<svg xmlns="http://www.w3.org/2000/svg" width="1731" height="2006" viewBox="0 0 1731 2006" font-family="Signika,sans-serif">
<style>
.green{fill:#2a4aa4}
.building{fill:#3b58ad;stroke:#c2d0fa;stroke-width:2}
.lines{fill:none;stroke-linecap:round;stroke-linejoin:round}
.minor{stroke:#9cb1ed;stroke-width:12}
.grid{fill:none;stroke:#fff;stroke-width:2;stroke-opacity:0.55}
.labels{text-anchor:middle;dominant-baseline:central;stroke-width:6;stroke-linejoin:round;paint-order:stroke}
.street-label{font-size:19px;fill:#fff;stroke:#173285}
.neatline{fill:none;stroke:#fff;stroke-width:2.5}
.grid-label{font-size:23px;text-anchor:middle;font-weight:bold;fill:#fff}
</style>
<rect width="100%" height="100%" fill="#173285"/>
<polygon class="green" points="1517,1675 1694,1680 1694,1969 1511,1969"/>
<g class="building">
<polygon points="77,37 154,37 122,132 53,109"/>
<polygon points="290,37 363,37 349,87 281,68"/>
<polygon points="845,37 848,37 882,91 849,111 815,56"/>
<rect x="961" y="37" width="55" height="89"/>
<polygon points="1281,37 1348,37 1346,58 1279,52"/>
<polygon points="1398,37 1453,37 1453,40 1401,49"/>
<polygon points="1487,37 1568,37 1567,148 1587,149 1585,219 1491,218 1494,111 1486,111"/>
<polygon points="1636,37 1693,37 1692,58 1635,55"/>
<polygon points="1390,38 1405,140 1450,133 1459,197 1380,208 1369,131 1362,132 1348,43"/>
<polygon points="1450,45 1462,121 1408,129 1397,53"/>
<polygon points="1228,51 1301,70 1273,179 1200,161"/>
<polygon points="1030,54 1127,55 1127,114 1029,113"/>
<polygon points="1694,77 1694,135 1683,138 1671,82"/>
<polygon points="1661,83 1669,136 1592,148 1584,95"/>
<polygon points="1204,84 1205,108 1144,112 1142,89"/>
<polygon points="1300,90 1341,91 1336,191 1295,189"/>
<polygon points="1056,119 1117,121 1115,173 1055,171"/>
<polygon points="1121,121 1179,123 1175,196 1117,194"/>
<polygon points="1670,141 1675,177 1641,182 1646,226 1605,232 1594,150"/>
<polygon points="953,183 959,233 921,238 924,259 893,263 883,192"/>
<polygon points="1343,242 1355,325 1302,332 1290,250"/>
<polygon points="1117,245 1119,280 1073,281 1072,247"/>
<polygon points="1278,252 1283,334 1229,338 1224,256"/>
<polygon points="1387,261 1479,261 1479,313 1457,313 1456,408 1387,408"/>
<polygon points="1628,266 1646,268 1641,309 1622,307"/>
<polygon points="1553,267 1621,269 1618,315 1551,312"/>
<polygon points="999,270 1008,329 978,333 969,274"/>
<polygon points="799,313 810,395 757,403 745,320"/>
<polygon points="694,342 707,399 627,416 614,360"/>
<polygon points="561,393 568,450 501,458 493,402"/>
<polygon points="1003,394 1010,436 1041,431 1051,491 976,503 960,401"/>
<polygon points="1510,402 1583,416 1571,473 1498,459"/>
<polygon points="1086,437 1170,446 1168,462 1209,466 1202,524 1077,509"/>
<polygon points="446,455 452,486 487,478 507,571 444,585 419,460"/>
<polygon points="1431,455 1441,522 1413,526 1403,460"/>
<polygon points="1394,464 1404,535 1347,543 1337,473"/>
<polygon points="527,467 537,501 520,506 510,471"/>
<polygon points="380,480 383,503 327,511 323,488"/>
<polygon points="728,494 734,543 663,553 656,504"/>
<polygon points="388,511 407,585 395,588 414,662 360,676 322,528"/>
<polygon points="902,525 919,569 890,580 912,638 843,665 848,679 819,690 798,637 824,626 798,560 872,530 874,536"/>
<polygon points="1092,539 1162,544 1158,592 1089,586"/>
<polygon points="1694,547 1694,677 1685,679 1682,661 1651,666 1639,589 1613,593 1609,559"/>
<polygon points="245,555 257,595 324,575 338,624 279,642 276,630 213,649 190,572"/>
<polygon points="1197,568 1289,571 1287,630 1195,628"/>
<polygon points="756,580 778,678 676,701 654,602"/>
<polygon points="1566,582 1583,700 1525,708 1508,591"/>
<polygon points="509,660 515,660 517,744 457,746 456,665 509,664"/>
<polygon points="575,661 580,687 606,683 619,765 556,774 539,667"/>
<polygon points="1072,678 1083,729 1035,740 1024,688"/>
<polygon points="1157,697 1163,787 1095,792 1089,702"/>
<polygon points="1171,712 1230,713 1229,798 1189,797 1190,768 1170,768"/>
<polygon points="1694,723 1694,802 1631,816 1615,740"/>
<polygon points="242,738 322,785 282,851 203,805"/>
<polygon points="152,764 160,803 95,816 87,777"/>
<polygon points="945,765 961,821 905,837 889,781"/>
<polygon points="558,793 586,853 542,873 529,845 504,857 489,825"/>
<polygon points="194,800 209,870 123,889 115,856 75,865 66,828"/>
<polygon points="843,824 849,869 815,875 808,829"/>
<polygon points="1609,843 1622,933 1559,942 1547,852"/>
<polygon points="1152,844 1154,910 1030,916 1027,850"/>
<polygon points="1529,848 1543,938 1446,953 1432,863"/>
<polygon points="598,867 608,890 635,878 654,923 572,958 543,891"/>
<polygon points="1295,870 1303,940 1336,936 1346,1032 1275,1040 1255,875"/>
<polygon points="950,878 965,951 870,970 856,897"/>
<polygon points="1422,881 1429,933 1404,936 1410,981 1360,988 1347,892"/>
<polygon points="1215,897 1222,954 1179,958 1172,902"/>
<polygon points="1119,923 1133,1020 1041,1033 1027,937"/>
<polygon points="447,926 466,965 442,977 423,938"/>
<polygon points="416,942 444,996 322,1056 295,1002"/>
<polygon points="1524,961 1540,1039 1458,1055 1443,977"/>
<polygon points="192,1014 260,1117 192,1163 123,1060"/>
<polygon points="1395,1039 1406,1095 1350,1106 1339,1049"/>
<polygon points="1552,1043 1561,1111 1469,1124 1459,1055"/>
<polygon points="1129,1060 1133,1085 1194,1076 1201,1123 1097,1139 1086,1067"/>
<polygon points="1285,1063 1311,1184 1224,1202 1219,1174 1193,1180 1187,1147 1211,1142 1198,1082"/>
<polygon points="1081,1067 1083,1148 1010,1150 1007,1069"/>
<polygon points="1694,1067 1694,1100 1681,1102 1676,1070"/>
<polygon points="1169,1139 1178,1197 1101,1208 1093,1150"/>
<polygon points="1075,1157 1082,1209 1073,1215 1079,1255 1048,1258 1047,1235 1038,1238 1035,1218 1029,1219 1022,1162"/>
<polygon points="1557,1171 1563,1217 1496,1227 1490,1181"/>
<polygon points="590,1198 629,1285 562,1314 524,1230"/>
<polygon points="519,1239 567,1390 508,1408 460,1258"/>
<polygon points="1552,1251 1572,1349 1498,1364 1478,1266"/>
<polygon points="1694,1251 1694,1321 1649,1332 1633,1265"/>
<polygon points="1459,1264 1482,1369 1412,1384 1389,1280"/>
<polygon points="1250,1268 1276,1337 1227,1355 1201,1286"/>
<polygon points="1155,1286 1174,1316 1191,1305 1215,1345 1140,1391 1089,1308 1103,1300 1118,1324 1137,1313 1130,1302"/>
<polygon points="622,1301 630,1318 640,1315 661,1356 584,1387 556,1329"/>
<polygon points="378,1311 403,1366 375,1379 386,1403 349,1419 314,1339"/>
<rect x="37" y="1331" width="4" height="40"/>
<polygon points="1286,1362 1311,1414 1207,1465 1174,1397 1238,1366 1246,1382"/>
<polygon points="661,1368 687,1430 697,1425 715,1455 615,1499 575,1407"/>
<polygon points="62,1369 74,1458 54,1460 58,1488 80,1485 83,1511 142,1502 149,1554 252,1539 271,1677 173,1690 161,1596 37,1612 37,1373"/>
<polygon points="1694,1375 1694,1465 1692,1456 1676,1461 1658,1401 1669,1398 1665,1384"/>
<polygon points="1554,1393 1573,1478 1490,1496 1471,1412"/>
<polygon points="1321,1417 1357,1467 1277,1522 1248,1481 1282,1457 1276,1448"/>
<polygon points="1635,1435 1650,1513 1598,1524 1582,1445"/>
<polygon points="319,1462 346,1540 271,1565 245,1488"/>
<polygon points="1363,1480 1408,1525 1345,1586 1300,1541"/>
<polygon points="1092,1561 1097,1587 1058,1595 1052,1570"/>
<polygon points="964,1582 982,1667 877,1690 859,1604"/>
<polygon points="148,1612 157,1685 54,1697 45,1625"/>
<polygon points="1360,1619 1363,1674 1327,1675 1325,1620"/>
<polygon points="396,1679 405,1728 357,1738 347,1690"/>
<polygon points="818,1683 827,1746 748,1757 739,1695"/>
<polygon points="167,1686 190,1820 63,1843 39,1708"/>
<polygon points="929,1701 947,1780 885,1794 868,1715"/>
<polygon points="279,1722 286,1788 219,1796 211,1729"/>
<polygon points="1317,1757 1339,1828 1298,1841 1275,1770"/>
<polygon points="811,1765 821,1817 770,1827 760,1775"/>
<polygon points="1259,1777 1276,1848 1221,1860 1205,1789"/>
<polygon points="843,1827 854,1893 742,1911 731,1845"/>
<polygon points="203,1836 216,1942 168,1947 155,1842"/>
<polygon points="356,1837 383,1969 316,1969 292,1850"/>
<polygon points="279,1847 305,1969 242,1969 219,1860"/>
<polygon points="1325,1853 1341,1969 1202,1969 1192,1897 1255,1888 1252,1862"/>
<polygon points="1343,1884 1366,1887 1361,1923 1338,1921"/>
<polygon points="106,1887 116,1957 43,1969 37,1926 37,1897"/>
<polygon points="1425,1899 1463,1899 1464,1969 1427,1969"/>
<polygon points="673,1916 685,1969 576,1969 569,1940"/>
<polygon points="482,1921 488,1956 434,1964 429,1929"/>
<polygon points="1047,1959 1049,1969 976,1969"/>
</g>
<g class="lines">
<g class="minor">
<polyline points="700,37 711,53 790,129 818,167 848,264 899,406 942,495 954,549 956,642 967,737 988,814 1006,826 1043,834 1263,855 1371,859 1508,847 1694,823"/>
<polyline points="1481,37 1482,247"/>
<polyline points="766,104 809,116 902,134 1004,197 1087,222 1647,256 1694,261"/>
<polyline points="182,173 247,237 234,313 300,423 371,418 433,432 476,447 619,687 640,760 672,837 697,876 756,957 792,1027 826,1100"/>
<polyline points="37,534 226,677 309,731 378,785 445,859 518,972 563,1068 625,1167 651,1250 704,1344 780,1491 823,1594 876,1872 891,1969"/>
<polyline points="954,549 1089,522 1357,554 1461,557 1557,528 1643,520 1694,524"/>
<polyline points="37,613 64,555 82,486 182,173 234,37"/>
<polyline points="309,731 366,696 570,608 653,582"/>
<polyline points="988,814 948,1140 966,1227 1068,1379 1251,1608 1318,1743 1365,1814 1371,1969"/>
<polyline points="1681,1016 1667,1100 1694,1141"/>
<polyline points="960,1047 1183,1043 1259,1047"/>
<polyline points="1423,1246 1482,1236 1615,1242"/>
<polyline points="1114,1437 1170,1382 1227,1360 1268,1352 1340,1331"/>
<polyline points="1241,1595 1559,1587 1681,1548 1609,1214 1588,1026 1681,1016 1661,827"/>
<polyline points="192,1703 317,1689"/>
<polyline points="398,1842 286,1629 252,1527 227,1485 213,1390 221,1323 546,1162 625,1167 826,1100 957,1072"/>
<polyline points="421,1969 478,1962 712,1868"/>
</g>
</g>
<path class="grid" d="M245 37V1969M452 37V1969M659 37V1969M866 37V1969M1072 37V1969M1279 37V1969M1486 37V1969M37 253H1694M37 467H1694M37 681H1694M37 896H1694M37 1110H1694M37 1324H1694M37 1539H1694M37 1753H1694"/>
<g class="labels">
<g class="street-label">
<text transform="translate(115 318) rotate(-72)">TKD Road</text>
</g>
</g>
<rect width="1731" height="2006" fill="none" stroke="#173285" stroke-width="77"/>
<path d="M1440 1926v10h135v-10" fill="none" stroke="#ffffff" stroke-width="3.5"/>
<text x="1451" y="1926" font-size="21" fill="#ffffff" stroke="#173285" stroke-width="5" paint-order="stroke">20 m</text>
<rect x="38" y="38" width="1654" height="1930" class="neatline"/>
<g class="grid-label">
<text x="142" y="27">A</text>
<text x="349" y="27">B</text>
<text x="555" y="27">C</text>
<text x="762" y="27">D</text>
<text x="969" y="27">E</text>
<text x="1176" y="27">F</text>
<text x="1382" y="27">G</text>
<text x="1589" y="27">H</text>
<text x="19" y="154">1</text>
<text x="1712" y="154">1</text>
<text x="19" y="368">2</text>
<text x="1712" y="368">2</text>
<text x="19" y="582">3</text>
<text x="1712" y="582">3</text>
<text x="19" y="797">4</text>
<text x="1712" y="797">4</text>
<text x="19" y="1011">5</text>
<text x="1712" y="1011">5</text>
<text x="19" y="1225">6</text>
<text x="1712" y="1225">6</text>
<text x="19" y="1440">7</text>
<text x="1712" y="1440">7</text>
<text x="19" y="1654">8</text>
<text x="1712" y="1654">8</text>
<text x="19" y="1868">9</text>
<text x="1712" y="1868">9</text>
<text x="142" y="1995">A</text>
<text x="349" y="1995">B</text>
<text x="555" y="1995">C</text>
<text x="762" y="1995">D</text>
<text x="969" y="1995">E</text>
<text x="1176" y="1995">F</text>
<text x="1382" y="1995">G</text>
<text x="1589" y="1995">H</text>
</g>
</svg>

---

§ The problem
Every line above carrying the word "lines" needs to be shown.

§ Task result
.lines{fill:none;stroke-linecap:round;stroke-linejoin:round}
<g class="lines">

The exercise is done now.